The South African Jewish Board of Deputies (SAJBD) has issued a statement following the shooting of two mosques in Christchurch, New Zealand, which have resulted in the confirmed deaths of 49 people so far.
“The SA Jewish Board of Deputies condemns in the strongest terms the heinous shootings of worshipers in two mosques in Christchurch, New Zealand,” the statement reads.
“We stand up against hate crimes against all religious communities. Our sympathies are with the families of the deceased and our prayers with those injured. We stand in solidarity with the people of Christchurch. We stand in solidarity with the Muslim community,” it continues.
One of the gunmen of the Christchurch attack – who live-streamed the attack – had Australian citizenship and has been labelled a right-wing terrorist by the country’s prime minister.
Attacks on places of worship in the last few years have fueled fears of the rise of this form of terrorism.
In January 2017, six worshipers were killed and nine were injured after an attack on a mosque in Quebec, Canada.

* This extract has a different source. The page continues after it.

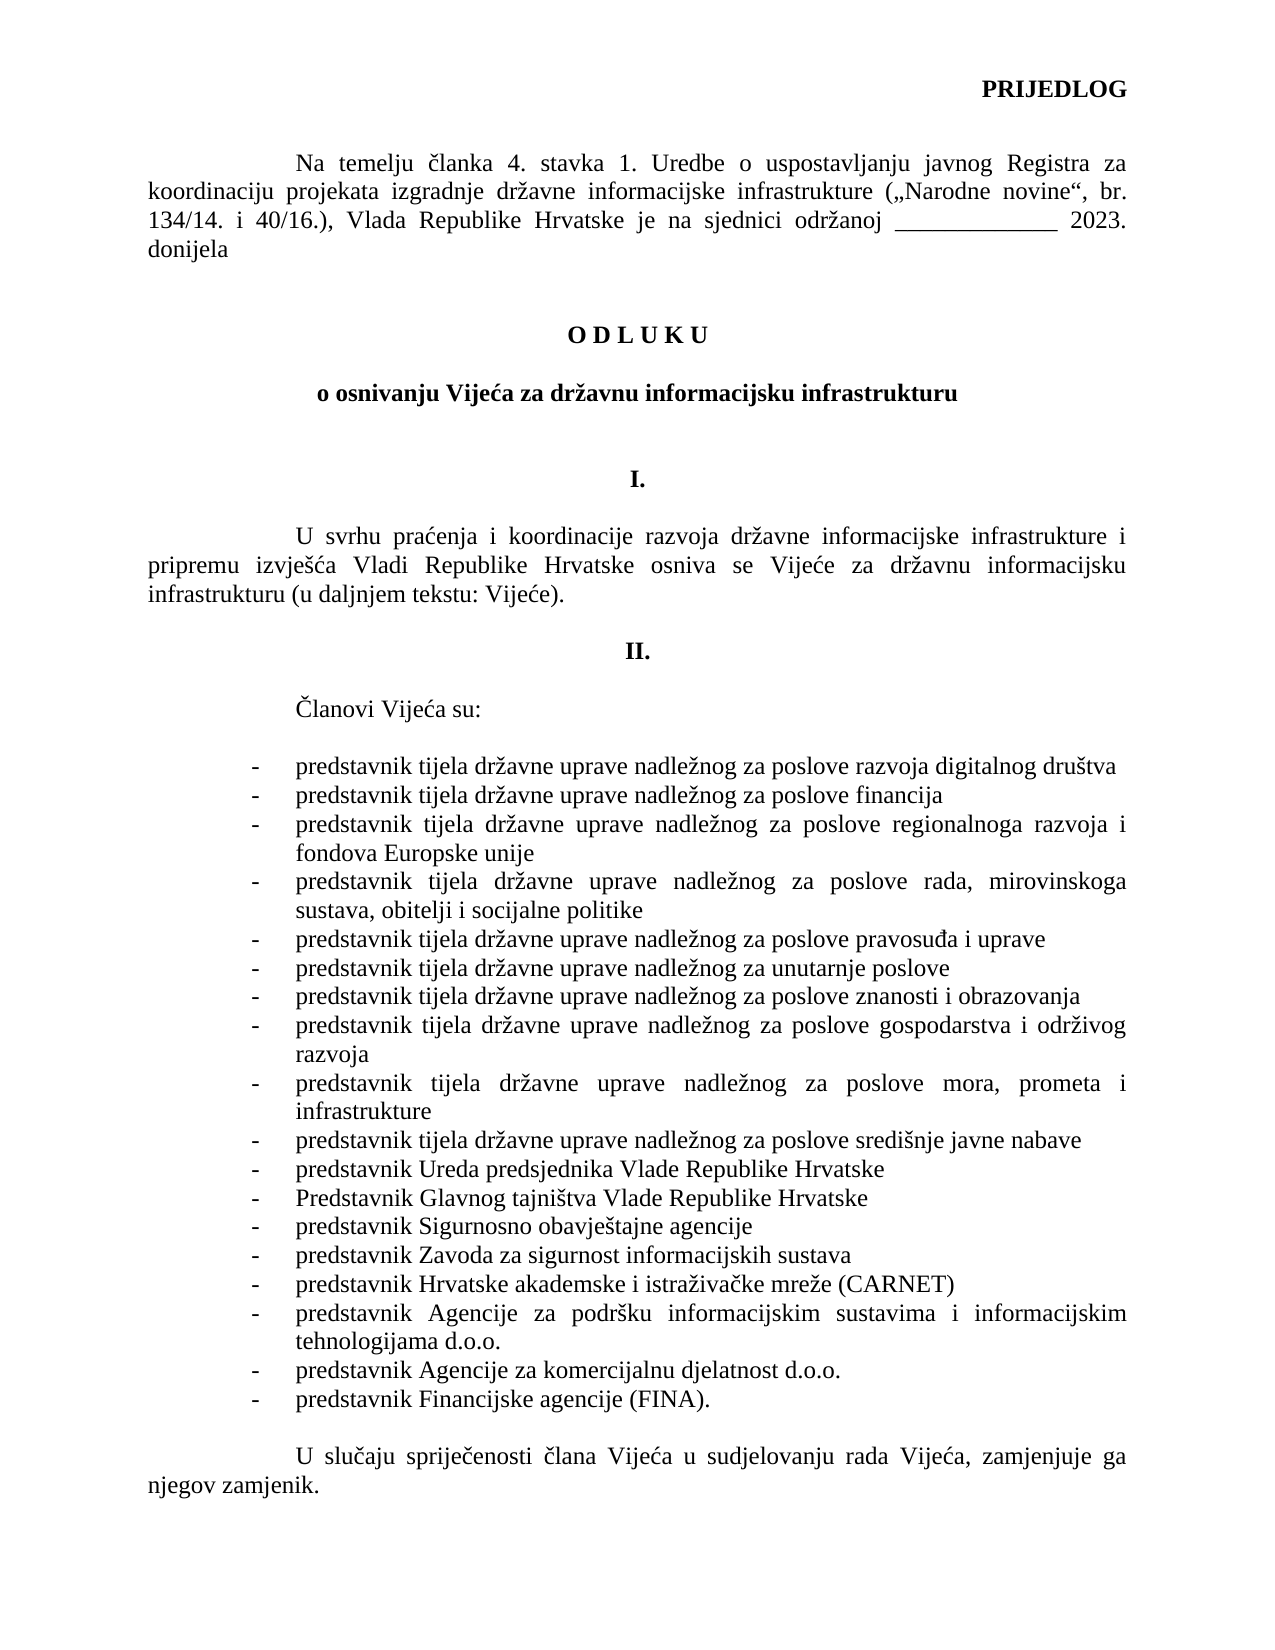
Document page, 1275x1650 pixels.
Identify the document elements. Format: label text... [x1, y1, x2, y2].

Then, in October 2018, 11 people were killed after an attack on the Tree of Life synagogue in Pittsburgh, USA.
The Pittsburgh synagogue attack prompted an outpouring of interfaith solidarity between Muslims and Jews at the time, with the SAJBD statement – one of several from Jewish organisations so far – showing that the Queensland mosque attack has inspired the same.
New Zealand police have confirmed that the death toll following armed assaults on two Christchurch mosques on Friday has risen to 49.
New Zealand Prime Minister Jacinda Ardern had previously confirmed that 40 people were dead and over 20 were injured.
“It is clear that this can now only be described as a terrorist attack,” she said. “From what we know, it does appear to have been well-planned.”
“Two explosive devices attached to suspect vehicles have now been found and they have been disarmed,” she added.
An Australian extremist was among four believed to be responsible for the killing of multiple Muslim worshippers during Friday prayers, authorities said, in an apparently live-streamed attack that forced the New Zealand city of Christchurch into lockdown.
“New Zealand was attacked because we represent diversity.”
The Christchurch attackers were not on any terror watch-lists.